1. A method of managing a data platform over a network, using one or more network computers to execute the method by causing performance of actions, comprising:
determining one or more learning objectives from course information associated with a course, wherein the course information is employed to describe one or more tangible skills to be learned and one or more tangible activities performed by a person completing the course, and wherein natural language processing of the one or more learning objectives and a plurality of different syllabuses for the course is employed to generate one or more learning objective narratives, wherein a skills model is trained with the one or more learning objective narratives and the one or more tangible skills;
employing the trained skills model and the one or more learning objectives to infer one or more soft skills to be learned by the person taking the course, wherein the one or more soft skills include communication, collaboration, leadership, work ethic, adaptability, or problem solving;
employing natural language processing of the one or more learning objective narratives and the one or more tangible skills to determine one or more verbs and objects that map to the one or more soft skills, wherein the one or more mapped soft skills are employed by the trained skills model to infer one or more cognitive levels for the person including remember or creativity, wherein the one or more mapped soft skills and the one or more cognitive levels are used to update a course profile that corresponds to the course; and
employing a quality score corresponding to the skills model that is less than a threshold value and user feedback provided in one or more user interfaces to automatically retrain the skills model, wherein retraining of the skills model employs one or more machine learning processes for portions of one or more reference models, administrator feedback and training data course information.
2. The method of claim 1, wherein determining the one or more learning objectives, further comprises:
ingesting one or more of a course syllabus or a course catalog associated with the course;
providing contents of the course information to an extraction model to determine the one or more learning objectives or the one or more learning objective narratives; and
providing the one or more learning objectives or the one or more learning objective narratives to a skills engine.

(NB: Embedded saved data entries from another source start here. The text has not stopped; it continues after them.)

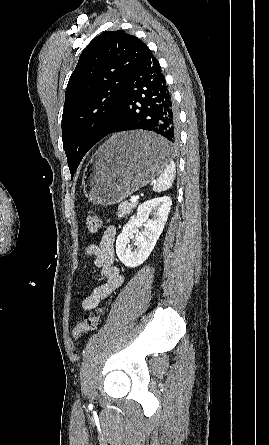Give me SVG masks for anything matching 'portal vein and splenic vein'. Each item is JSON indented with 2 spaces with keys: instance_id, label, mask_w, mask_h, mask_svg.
I'll list each match as a JSON object with an SVG mask.
<instances>
[{
  "instance_id": "1",
  "label": "portal vein and splenic vein",
  "mask_w": 269,
  "mask_h": 445,
  "mask_svg": "<svg viewBox=\"0 0 269 445\" xmlns=\"http://www.w3.org/2000/svg\"><path fill=\"white\" fill-rule=\"evenodd\" d=\"M137 200H138V197H137L136 195H133V196L131 197V202H132V203H136Z\"/></svg>"
}]
</instances>
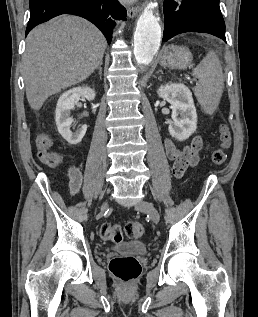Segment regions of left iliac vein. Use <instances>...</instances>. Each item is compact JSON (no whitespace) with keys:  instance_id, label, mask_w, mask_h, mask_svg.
Here are the masks:
<instances>
[{"instance_id":"1","label":"left iliac vein","mask_w":258,"mask_h":317,"mask_svg":"<svg viewBox=\"0 0 258 317\" xmlns=\"http://www.w3.org/2000/svg\"><path fill=\"white\" fill-rule=\"evenodd\" d=\"M136 210L139 211L140 213H145L149 214L152 218V223L153 224H158L159 223V212L155 207H153L152 202H148L147 200H141L137 205H134Z\"/></svg>"}]
</instances>
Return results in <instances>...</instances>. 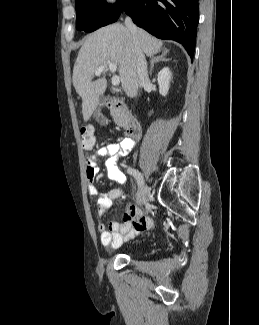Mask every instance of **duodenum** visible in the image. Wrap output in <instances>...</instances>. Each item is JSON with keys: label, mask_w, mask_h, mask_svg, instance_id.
<instances>
[{"label": "duodenum", "mask_w": 259, "mask_h": 325, "mask_svg": "<svg viewBox=\"0 0 259 325\" xmlns=\"http://www.w3.org/2000/svg\"><path fill=\"white\" fill-rule=\"evenodd\" d=\"M106 108H117L119 109L124 117L126 125V137L130 139H138L142 133V127L138 119L129 112L125 103L118 99L106 98L104 100Z\"/></svg>", "instance_id": "410a0bca"}]
</instances>
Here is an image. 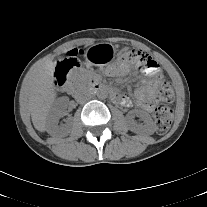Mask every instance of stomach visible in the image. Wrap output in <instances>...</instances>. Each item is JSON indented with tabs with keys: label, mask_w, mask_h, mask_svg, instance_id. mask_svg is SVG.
Returning <instances> with one entry per match:
<instances>
[{
	"label": "stomach",
	"mask_w": 207,
	"mask_h": 207,
	"mask_svg": "<svg viewBox=\"0 0 207 207\" xmlns=\"http://www.w3.org/2000/svg\"><path fill=\"white\" fill-rule=\"evenodd\" d=\"M87 59L97 66H108L114 62V48L108 43L93 45L87 53Z\"/></svg>",
	"instance_id": "0dacf381"
}]
</instances>
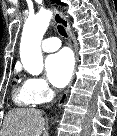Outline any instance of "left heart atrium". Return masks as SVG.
<instances>
[{
	"label": "left heart atrium",
	"mask_w": 117,
	"mask_h": 136,
	"mask_svg": "<svg viewBox=\"0 0 117 136\" xmlns=\"http://www.w3.org/2000/svg\"><path fill=\"white\" fill-rule=\"evenodd\" d=\"M74 69V58L68 49H62L47 58L46 70L50 82L62 88L69 82Z\"/></svg>",
	"instance_id": "1"
}]
</instances>
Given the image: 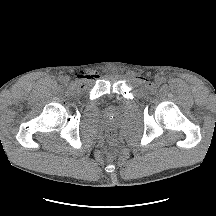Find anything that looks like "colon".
<instances>
[{
  "label": "colon",
  "instance_id": "5ec220e1",
  "mask_svg": "<svg viewBox=\"0 0 216 216\" xmlns=\"http://www.w3.org/2000/svg\"><path fill=\"white\" fill-rule=\"evenodd\" d=\"M108 141L110 143H115L117 141V134L115 131L110 130L107 134Z\"/></svg>",
  "mask_w": 216,
  "mask_h": 216
}]
</instances>
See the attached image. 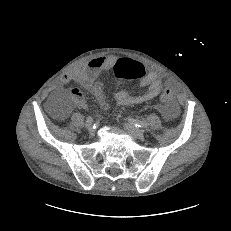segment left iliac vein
Listing matches in <instances>:
<instances>
[{
	"mask_svg": "<svg viewBox=\"0 0 231 231\" xmlns=\"http://www.w3.org/2000/svg\"><path fill=\"white\" fill-rule=\"evenodd\" d=\"M124 127L128 131V133L130 135H132L134 138L140 139V140H142L144 138V134H143L142 130L135 128L132 125L127 124V123L124 124Z\"/></svg>",
	"mask_w": 231,
	"mask_h": 231,
	"instance_id": "4c4485c4",
	"label": "left iliac vein"
}]
</instances>
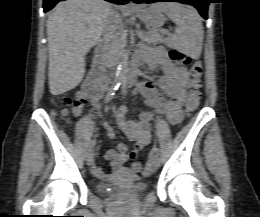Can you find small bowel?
<instances>
[{
	"label": "small bowel",
	"mask_w": 260,
	"mask_h": 217,
	"mask_svg": "<svg viewBox=\"0 0 260 217\" xmlns=\"http://www.w3.org/2000/svg\"><path fill=\"white\" fill-rule=\"evenodd\" d=\"M144 60L150 70L159 73V77L156 81L151 79L138 81L134 86V92L144 97L153 111L142 112L138 119H127V108L121 106L117 109L116 121L128 138L134 142V146L128 151L124 143H119L115 150L106 153L105 157L112 172L122 168L128 160L135 158L150 143L151 121L156 113L165 115L171 124H177L182 119V108L188 100L191 83L185 68L175 66L166 52L160 48L147 51ZM101 94L95 93L88 96L82 92L79 93L73 104V113L80 116L87 100L95 108L101 109L99 102ZM103 126L109 138H115V132L110 125L103 122ZM92 172L99 179L107 177V173L101 171L97 165L93 166Z\"/></svg>",
	"instance_id": "c3829d8e"
}]
</instances>
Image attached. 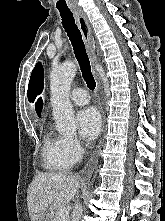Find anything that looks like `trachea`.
<instances>
[{
    "label": "trachea",
    "instance_id": "obj_1",
    "mask_svg": "<svg viewBox=\"0 0 165 221\" xmlns=\"http://www.w3.org/2000/svg\"><path fill=\"white\" fill-rule=\"evenodd\" d=\"M59 12L62 18V25L71 41L75 57L79 63L83 79L85 80L88 88L90 90H94L96 82L92 75L90 61L86 53L81 32L75 23L73 13L70 10H59Z\"/></svg>",
    "mask_w": 165,
    "mask_h": 221
}]
</instances>
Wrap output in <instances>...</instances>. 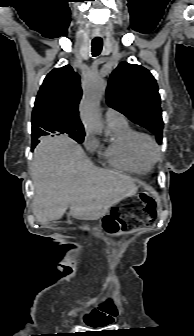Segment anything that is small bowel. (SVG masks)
Returning a JSON list of instances; mask_svg holds the SVG:
<instances>
[{
  "instance_id": "small-bowel-1",
  "label": "small bowel",
  "mask_w": 194,
  "mask_h": 336,
  "mask_svg": "<svg viewBox=\"0 0 194 336\" xmlns=\"http://www.w3.org/2000/svg\"><path fill=\"white\" fill-rule=\"evenodd\" d=\"M115 310L113 309H105L104 312H100L98 316L94 317L90 322L91 325L96 326H106L111 323V320L115 316Z\"/></svg>"
}]
</instances>
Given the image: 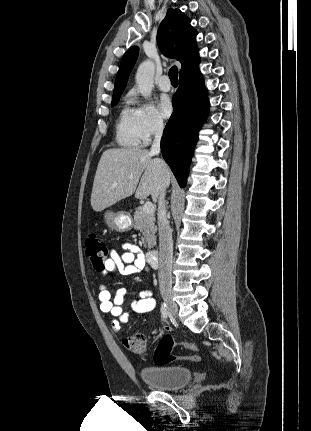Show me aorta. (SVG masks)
<instances>
[{
	"label": "aorta",
	"instance_id": "1",
	"mask_svg": "<svg viewBox=\"0 0 311 431\" xmlns=\"http://www.w3.org/2000/svg\"><path fill=\"white\" fill-rule=\"evenodd\" d=\"M154 74H155V64L152 60H145L140 64L135 80L137 84V90H139L143 98H150L152 90L154 88Z\"/></svg>",
	"mask_w": 311,
	"mask_h": 431
}]
</instances>
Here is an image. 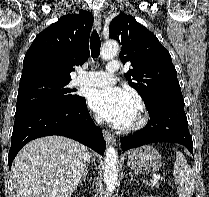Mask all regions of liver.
Segmentation results:
<instances>
[{
	"label": "liver",
	"mask_w": 209,
	"mask_h": 197,
	"mask_svg": "<svg viewBox=\"0 0 209 197\" xmlns=\"http://www.w3.org/2000/svg\"><path fill=\"white\" fill-rule=\"evenodd\" d=\"M91 156L87 147L63 136L32 140L13 162L17 197H71Z\"/></svg>",
	"instance_id": "liver-1"
}]
</instances>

3. The method of claim 1, wherein employing the skills model to determine one or more soft skills, further comprises:
providing a soft skill taxonomy associated with one or more words or one or more phrases with one or more soft skills, wherein soft skills include one or more of creativity, communication, collaboration, community contribution, leadership, work ethic, adaptability, or problem solving; and
employing one or more natural language processing actions declared in the skills model to determine the one or more soft skills based on matching the one or more learning objective narratives with the soft skill taxonomy.
4. The method of claim 1, further comprising:
determining the skills model based on one or more characteristics of the course information, wherein the one or more characteristics include one or more of a course type, a course subject matter, a syllabus format, or a syllabus format.
5. The method of claim 1, further comprising:
determining the quality score based on one or more quality metrics associated with the skills model, wherein the one or more quality metrics are collected from one or more of a user-interface that provides a user satisfaction or one or more measured user interactions with the course profile or one or more learner profiles.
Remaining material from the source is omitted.